## [WHAT YOU NEED TO DO]
Count the lines of the material that contain the string "allowEdgeOverflow" and give only that number.
·····
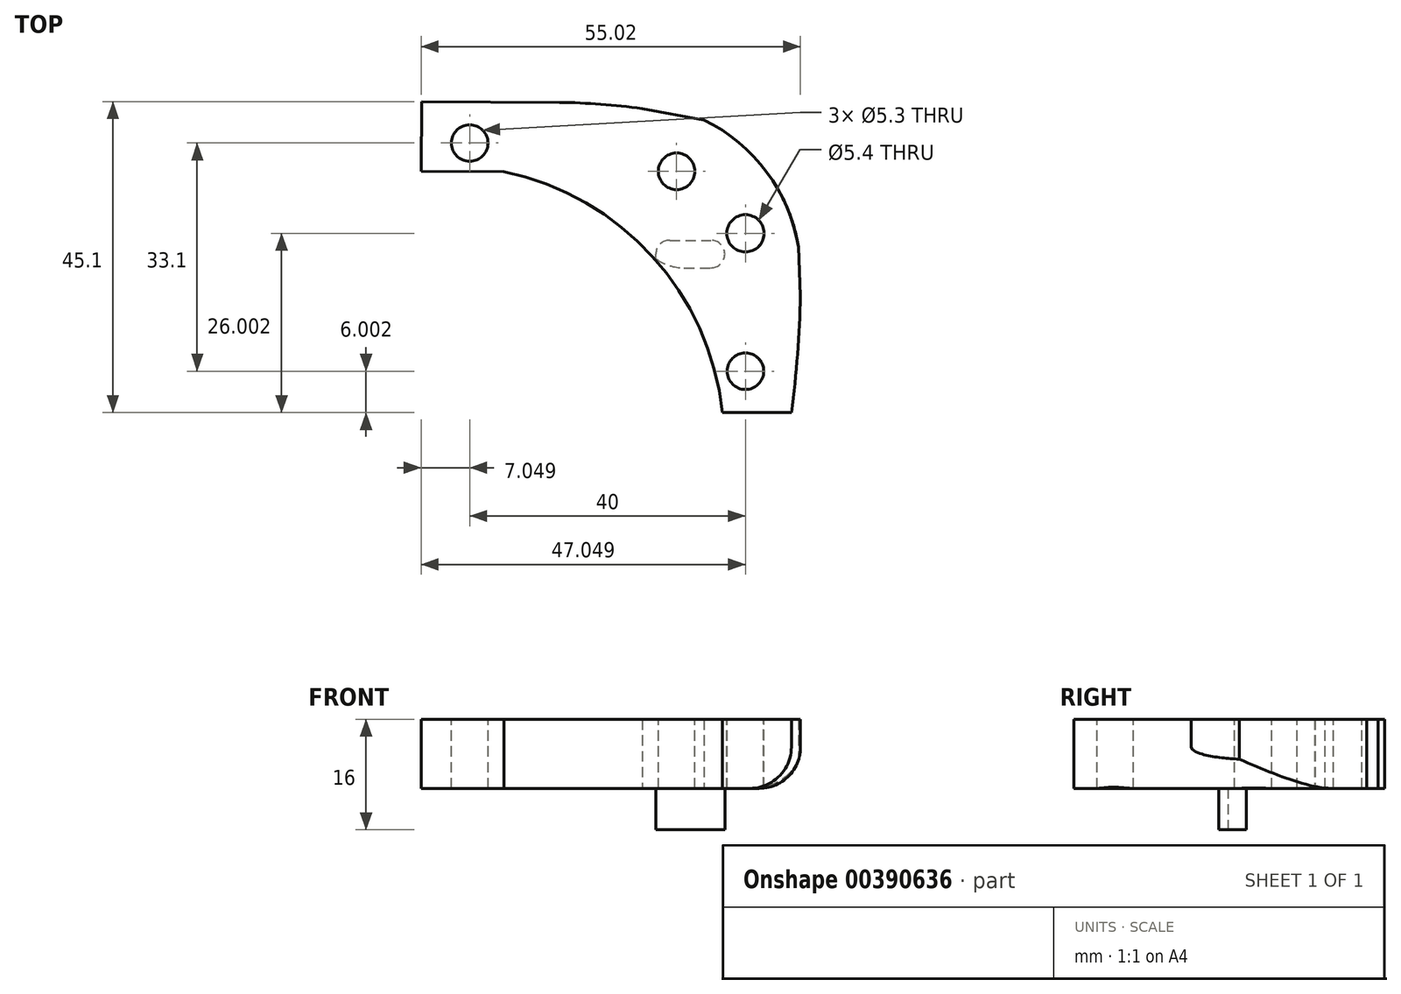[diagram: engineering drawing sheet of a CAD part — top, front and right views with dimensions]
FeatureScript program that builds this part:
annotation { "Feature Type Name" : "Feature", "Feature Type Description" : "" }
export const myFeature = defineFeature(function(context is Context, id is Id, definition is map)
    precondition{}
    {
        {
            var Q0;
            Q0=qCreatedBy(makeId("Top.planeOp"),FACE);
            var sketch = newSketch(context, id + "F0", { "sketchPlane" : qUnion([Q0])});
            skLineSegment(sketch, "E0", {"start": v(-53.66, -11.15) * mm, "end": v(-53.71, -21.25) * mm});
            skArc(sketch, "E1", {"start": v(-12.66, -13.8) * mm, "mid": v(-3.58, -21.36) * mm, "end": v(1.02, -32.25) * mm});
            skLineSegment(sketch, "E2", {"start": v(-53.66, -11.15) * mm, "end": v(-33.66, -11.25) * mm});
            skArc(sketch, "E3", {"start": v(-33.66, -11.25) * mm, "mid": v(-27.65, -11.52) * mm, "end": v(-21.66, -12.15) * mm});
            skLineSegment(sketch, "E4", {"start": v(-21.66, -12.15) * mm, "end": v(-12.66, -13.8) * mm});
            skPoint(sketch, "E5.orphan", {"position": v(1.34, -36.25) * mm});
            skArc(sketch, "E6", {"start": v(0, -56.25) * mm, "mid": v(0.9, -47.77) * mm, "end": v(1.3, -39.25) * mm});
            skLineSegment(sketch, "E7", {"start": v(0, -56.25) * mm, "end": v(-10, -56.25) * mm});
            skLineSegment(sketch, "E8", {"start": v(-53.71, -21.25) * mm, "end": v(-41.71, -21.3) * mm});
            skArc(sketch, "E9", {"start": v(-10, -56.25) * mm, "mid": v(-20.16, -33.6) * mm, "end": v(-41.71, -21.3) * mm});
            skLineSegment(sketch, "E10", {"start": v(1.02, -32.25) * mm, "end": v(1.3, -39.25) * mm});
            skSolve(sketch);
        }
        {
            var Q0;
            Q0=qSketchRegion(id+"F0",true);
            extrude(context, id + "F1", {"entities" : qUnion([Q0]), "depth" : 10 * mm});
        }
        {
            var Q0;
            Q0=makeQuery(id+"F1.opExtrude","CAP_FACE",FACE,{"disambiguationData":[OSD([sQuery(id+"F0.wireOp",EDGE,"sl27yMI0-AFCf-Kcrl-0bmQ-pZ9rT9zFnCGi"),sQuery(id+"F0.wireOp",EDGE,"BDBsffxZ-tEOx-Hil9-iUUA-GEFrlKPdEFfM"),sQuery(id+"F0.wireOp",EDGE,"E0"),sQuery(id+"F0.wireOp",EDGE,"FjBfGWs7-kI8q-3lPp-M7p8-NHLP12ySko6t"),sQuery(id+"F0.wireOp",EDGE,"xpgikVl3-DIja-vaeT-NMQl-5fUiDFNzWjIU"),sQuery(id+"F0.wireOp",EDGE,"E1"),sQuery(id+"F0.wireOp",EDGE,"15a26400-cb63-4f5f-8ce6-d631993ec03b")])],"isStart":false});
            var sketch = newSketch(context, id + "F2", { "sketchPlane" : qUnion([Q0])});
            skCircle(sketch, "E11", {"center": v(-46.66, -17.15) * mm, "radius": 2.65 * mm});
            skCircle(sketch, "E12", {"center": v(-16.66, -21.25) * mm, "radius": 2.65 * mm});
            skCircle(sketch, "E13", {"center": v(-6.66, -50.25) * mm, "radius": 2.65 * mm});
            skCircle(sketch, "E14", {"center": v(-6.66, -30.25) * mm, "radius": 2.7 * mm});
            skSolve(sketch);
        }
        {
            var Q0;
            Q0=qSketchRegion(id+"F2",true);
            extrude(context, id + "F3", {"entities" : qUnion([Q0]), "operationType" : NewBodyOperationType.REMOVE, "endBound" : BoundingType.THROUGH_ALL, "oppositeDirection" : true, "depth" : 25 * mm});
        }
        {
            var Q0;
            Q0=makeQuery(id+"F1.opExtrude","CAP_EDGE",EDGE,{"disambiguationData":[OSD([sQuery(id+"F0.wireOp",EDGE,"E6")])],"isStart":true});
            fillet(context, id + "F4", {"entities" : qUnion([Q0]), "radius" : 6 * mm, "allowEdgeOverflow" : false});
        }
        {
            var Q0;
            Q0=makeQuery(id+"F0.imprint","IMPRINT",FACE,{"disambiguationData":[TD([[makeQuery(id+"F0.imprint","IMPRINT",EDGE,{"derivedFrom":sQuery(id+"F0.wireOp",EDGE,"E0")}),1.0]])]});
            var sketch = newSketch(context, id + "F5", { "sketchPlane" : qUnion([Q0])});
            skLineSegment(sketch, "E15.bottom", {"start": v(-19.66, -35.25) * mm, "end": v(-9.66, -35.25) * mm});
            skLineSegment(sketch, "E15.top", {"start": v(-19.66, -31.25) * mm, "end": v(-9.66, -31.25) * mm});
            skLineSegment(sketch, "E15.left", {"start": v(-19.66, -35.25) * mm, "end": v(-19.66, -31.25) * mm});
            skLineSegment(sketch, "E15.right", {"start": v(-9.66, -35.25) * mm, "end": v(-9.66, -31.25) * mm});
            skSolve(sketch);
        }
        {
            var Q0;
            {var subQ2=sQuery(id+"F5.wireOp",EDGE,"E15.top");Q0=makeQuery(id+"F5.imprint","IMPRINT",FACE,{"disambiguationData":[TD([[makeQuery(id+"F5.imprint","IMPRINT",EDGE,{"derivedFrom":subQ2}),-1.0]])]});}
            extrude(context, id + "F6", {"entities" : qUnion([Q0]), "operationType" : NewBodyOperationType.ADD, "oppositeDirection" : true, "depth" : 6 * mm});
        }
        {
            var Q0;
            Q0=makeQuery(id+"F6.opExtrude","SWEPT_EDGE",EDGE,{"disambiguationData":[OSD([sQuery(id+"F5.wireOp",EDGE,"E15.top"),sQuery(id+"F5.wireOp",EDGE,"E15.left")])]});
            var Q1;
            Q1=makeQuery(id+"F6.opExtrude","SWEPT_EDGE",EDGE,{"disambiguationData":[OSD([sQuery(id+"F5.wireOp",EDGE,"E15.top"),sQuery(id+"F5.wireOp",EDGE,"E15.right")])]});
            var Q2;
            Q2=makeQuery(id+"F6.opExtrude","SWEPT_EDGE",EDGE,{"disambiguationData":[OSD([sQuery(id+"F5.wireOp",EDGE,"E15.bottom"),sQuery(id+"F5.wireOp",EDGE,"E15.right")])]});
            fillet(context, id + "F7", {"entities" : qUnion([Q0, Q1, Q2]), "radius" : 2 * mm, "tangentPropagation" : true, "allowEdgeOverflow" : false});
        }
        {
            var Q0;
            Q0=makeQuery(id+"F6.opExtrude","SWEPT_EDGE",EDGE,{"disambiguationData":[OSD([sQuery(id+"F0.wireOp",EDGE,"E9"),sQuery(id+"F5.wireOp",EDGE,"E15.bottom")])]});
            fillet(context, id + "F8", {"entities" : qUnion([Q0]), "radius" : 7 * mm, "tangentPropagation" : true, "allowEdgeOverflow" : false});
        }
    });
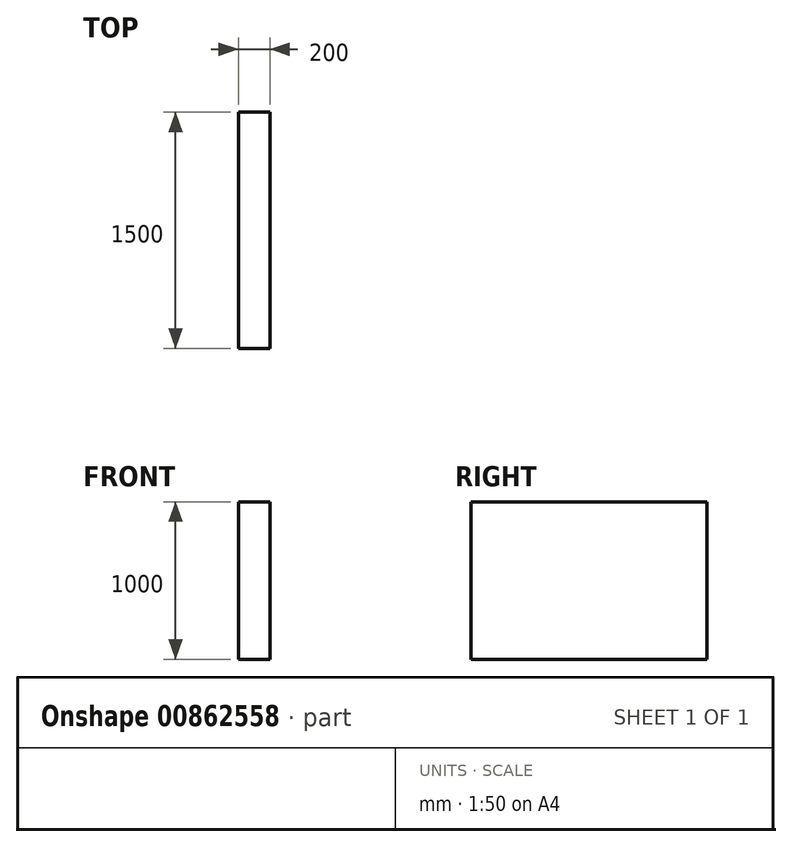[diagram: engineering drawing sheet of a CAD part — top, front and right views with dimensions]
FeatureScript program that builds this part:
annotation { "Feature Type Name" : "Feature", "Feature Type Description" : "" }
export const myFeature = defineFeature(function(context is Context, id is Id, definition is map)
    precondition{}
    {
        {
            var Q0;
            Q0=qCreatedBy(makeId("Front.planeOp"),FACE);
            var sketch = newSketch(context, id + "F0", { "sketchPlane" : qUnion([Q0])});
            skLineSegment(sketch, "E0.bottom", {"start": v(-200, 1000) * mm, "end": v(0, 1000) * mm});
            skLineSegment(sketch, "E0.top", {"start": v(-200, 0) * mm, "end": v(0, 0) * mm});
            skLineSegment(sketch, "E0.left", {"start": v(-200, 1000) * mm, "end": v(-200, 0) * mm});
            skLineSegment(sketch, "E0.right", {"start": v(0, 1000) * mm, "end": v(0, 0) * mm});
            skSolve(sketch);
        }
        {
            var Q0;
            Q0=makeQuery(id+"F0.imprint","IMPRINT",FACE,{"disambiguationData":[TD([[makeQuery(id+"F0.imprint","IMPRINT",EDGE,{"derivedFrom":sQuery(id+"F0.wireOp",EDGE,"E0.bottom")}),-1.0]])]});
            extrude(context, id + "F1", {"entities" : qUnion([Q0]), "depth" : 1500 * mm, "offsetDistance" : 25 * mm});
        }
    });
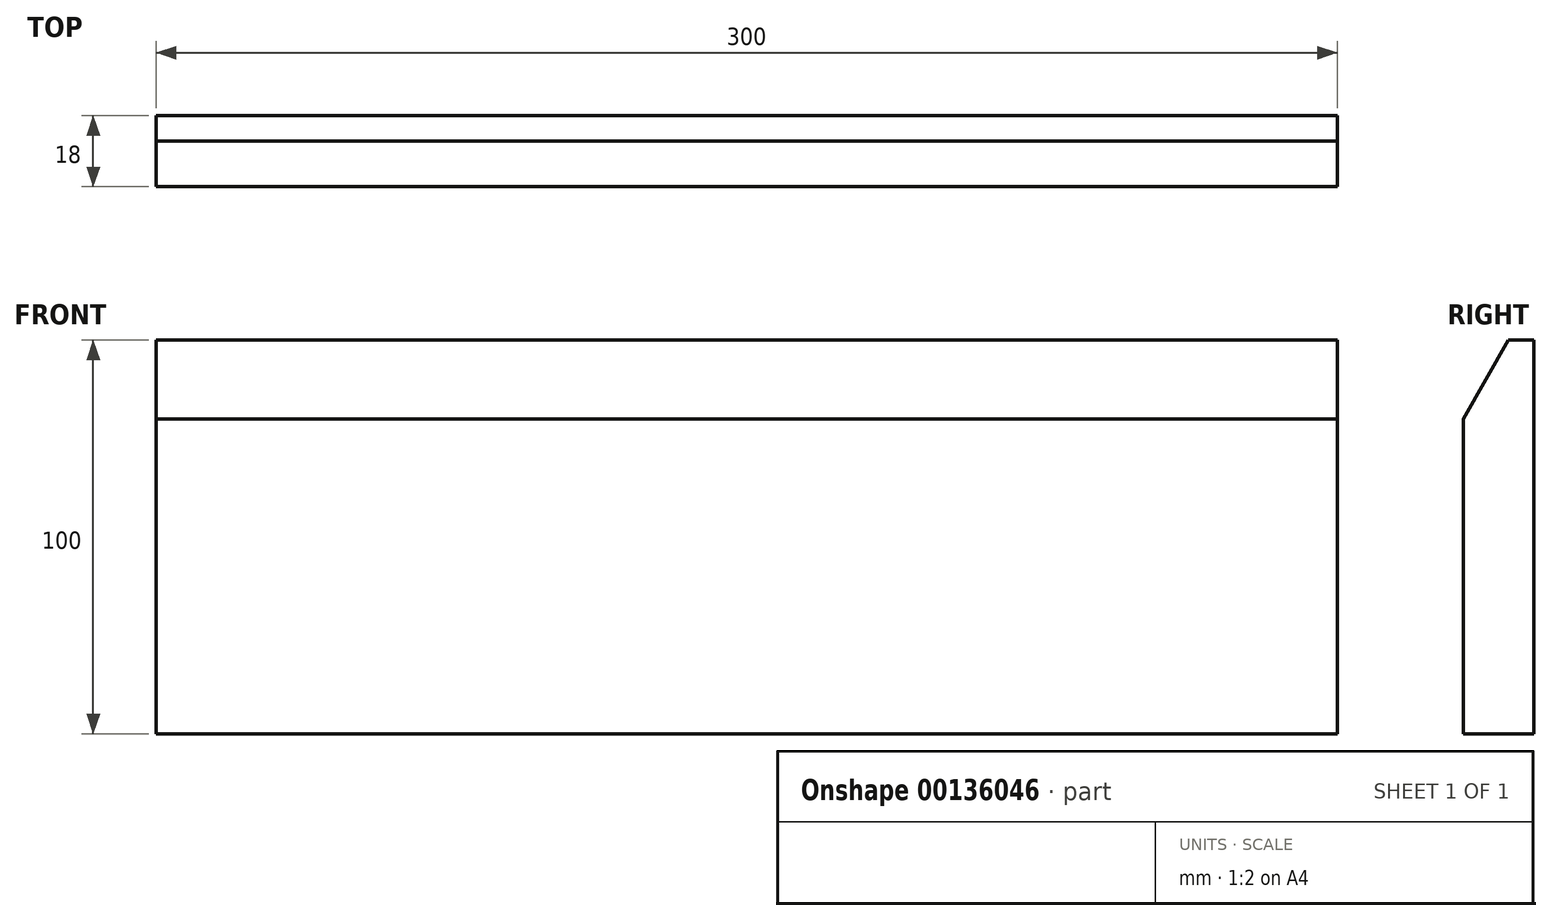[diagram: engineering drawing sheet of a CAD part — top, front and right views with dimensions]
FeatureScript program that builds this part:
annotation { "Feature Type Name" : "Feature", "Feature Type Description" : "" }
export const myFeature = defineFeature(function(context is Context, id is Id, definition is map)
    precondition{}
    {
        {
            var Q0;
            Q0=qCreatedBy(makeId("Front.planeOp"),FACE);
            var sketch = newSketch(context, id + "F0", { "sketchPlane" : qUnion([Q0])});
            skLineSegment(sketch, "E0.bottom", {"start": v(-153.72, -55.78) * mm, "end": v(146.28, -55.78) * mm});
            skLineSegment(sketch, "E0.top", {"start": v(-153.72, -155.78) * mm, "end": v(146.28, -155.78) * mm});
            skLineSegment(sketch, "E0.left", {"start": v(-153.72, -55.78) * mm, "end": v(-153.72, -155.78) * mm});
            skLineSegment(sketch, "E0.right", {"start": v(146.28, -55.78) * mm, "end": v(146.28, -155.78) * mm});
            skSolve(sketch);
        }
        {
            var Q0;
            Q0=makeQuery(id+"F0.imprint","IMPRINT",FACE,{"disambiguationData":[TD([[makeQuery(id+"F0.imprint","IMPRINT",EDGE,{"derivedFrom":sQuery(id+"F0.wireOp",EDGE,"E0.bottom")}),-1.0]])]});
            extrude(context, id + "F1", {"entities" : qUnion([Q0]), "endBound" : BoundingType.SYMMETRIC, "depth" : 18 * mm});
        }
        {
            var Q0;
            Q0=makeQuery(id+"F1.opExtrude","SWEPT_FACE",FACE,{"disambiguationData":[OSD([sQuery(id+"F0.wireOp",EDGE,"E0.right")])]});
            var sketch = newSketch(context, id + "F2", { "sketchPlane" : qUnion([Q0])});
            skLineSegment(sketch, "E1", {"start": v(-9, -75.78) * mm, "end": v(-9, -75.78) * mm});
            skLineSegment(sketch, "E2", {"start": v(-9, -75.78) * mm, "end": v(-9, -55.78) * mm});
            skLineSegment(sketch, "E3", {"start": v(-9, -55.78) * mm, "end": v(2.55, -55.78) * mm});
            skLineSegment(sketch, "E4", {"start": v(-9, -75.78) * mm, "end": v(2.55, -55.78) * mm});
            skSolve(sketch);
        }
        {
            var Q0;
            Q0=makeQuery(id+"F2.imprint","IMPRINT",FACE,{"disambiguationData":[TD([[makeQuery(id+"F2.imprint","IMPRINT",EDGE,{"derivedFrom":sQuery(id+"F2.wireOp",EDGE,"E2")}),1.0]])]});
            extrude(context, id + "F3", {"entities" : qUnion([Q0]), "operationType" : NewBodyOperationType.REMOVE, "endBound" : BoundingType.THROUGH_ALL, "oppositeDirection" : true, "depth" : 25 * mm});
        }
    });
·····
## [EXERCISE RESULT]
3